The EAT concluded that the words “at one establishment” in section 188(1) of TULRCA were incompatible with the underlying EU Collective Redundancies Directive and held that these words should be disregarded for the purposes of any collective redundancy involving 20 or more employees.

Despite the Secretary of State for Business Innovation and Skills applying for the case to be stayed pending the outcome of the Northern Ireland Industrial Tribunal’s reference to the European Court of Justice (ECJ) in Lyttle and others v Bluebird UK Bidco 2 Ltd on the same issue, the Court of Appeal has now referred the Woolworths case to the ECJ.

The Court of Appeal decided to make its own reference to the ECJ rather than stay the appeal as it felt that it would be preferable for the ECJ to have the benefit of a legally represented party arguing the case for the employees, (the employees in Lyttle do not have legal representation) and the Lyttle reference would not necessarily resolve all of the issues in the Woolworths case.

It is reported that the wording of the questions to be referred is due to be agreed between the parties and an expedited hearing will be sought.
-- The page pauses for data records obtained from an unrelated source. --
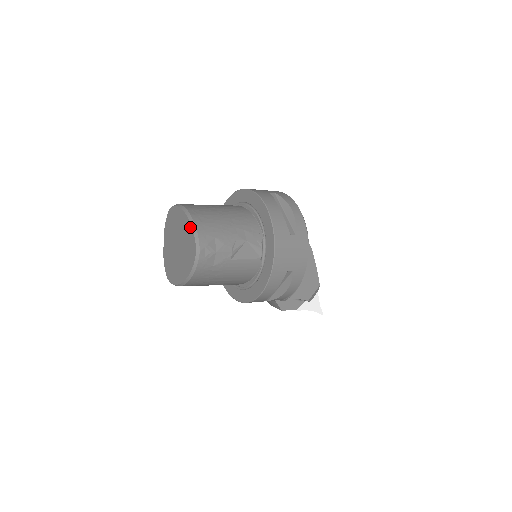
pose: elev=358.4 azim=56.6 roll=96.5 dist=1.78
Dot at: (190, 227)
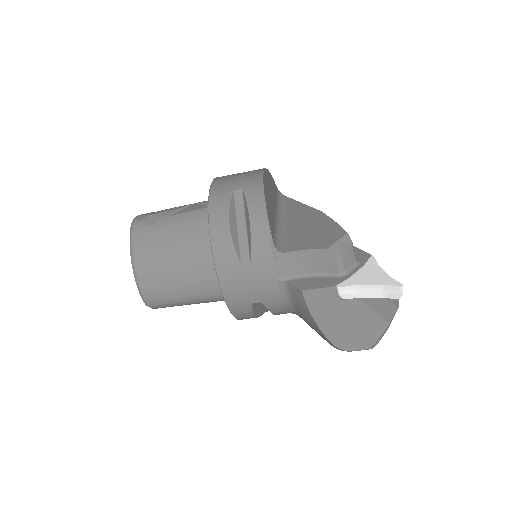
Dot at: occluded
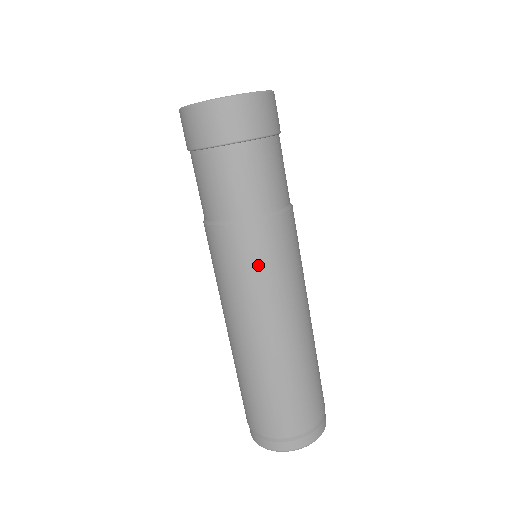
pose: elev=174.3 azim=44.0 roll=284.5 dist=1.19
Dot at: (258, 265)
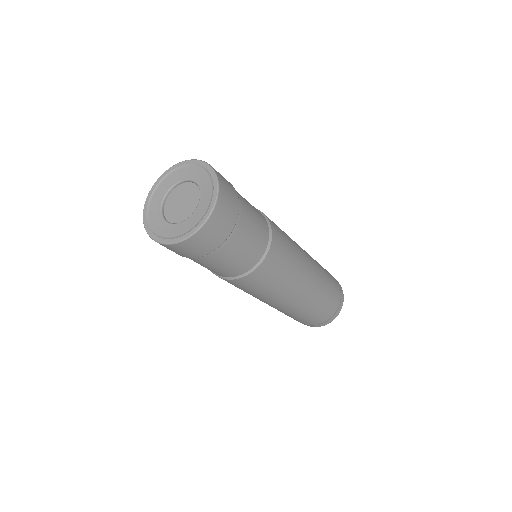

The questions will reportedly cover two issues: the construction of the relevant provisions of the EU Collective Redundancies Directive (including the meaning of “establishment”) and whether the Directive has direct effect against the Secretary of State.

We believe the case will have huge significance for employers operating across multiple sites and it is hoped that the case will be expedited. We shall continue to keep you advised of the latest developments.